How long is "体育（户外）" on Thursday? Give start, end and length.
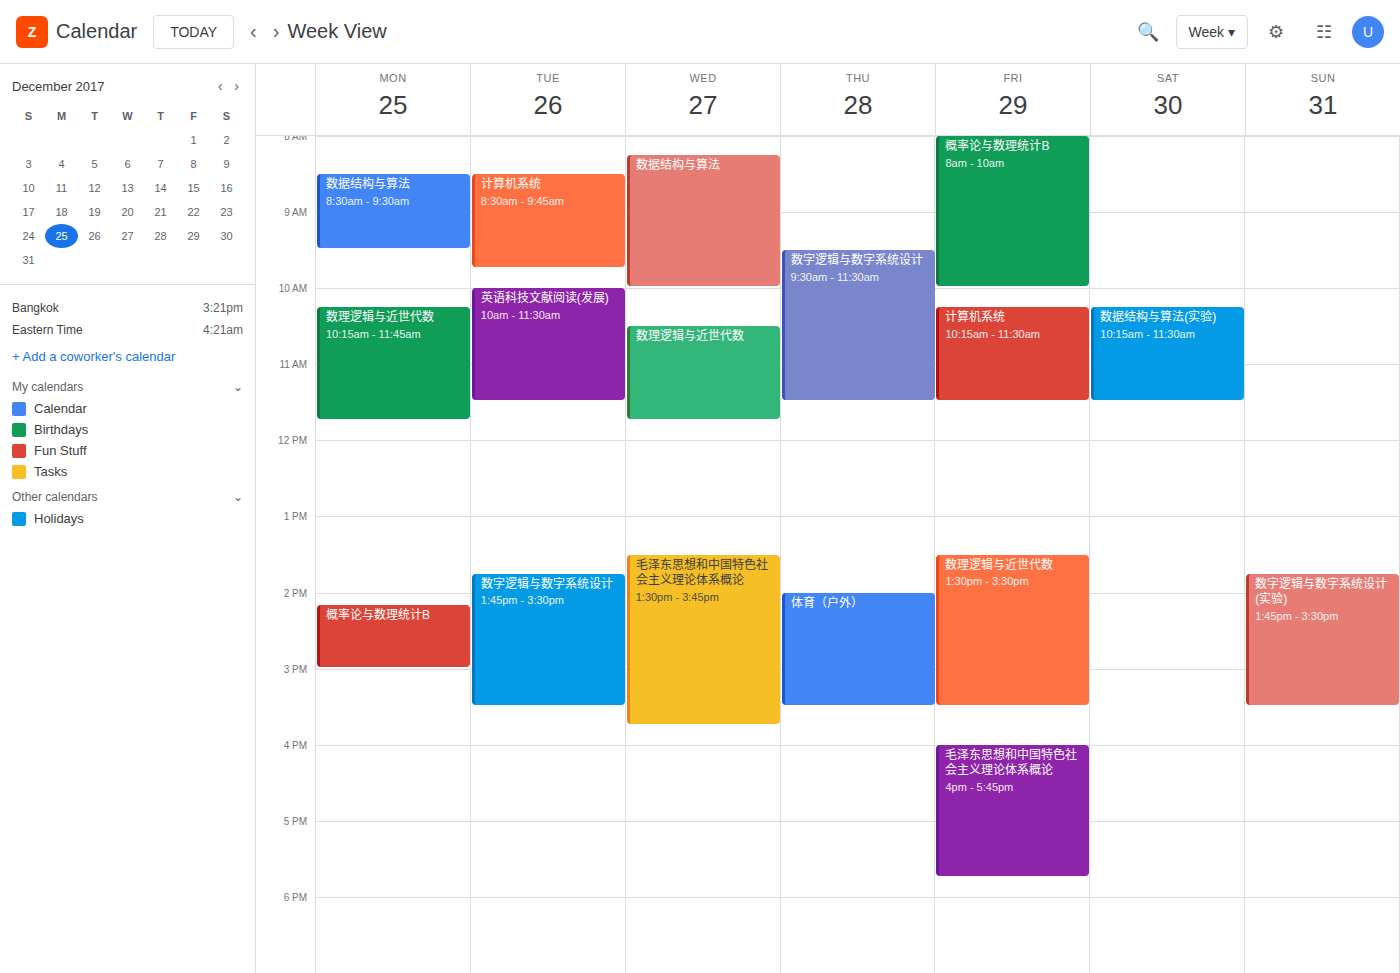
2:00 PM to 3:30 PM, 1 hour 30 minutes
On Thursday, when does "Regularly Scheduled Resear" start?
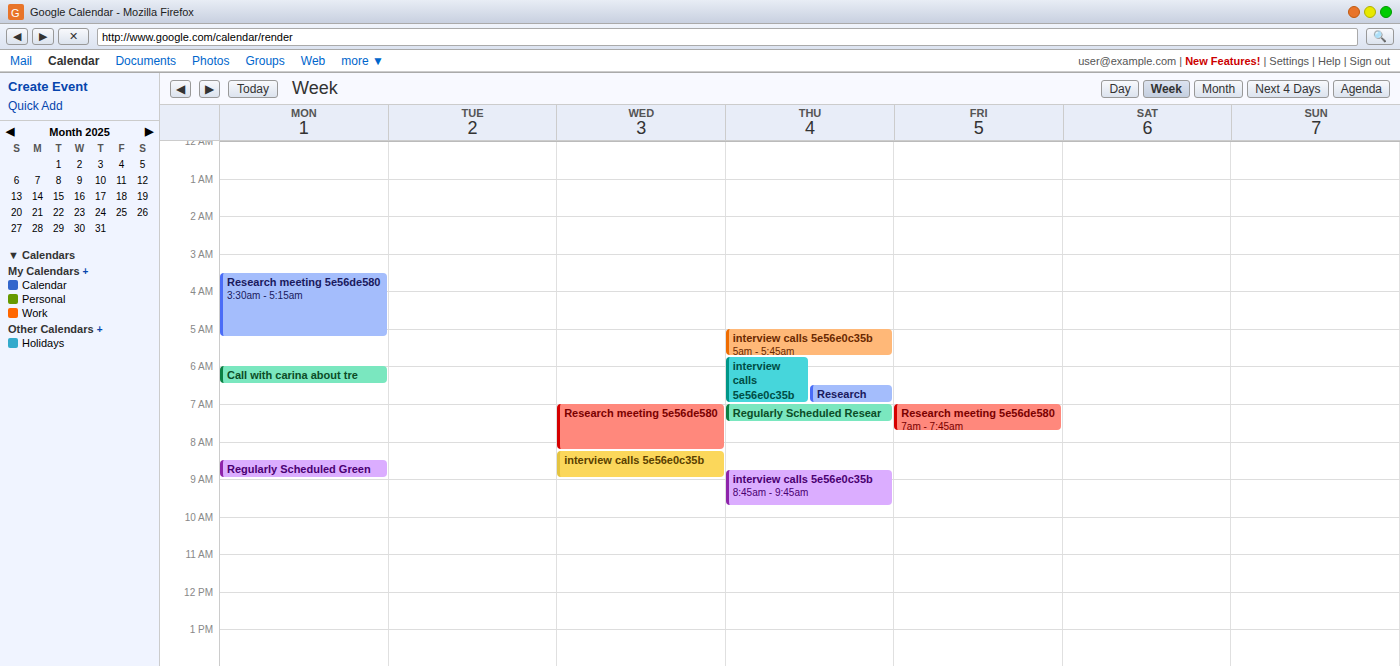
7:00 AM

---

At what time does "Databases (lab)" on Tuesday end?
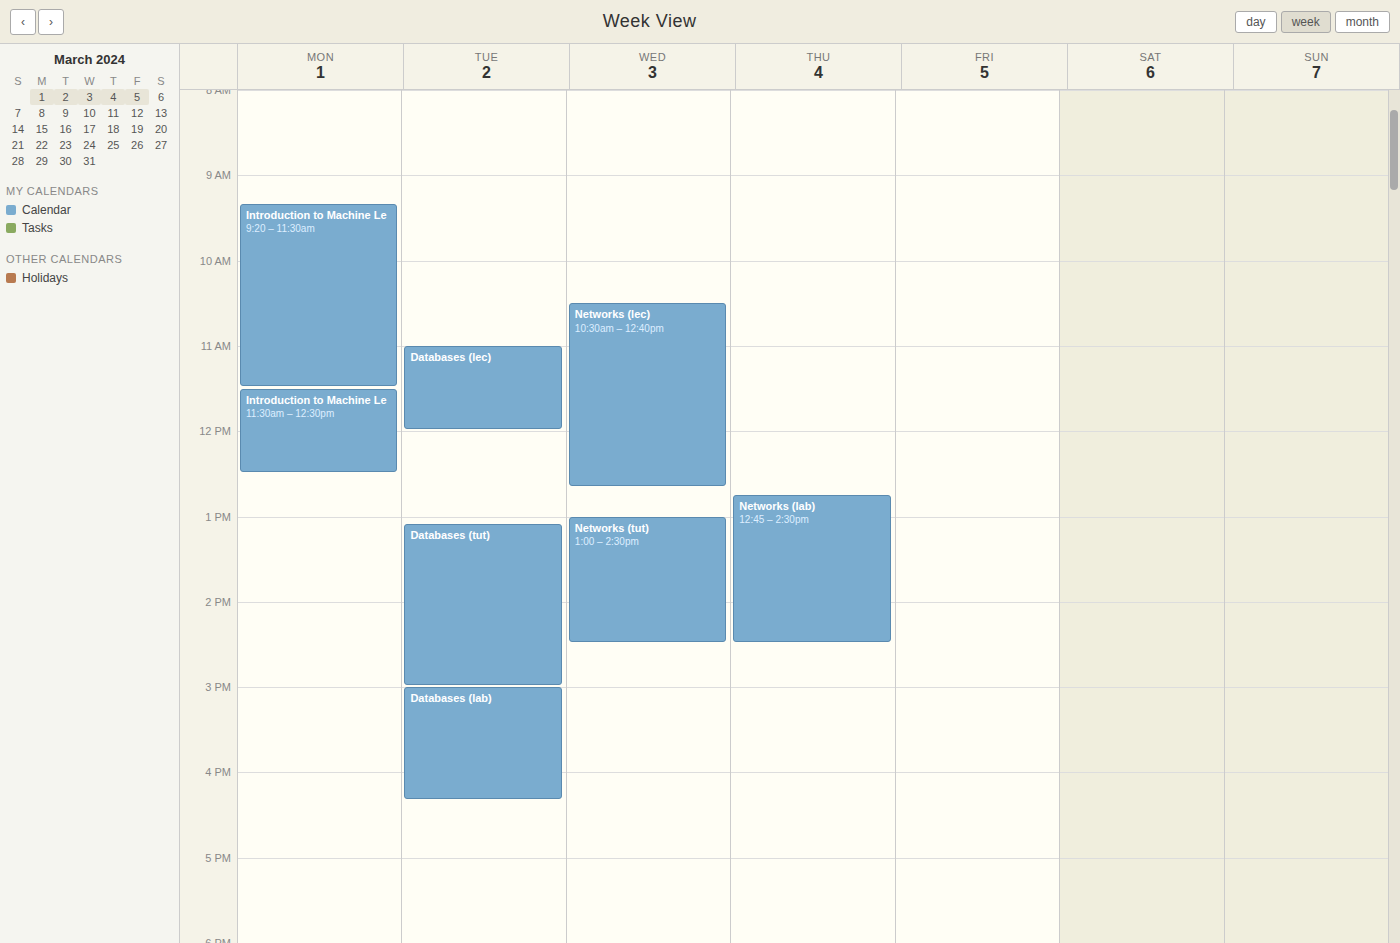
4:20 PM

Exercise task:
Locate each row above containing the word "start" and copy those rows out in full.

Result of this task:
How long is "体育（户外）" on Thursday? Give start, end and length.
On Thursday, when does "Regularly Scheduled Resear" start?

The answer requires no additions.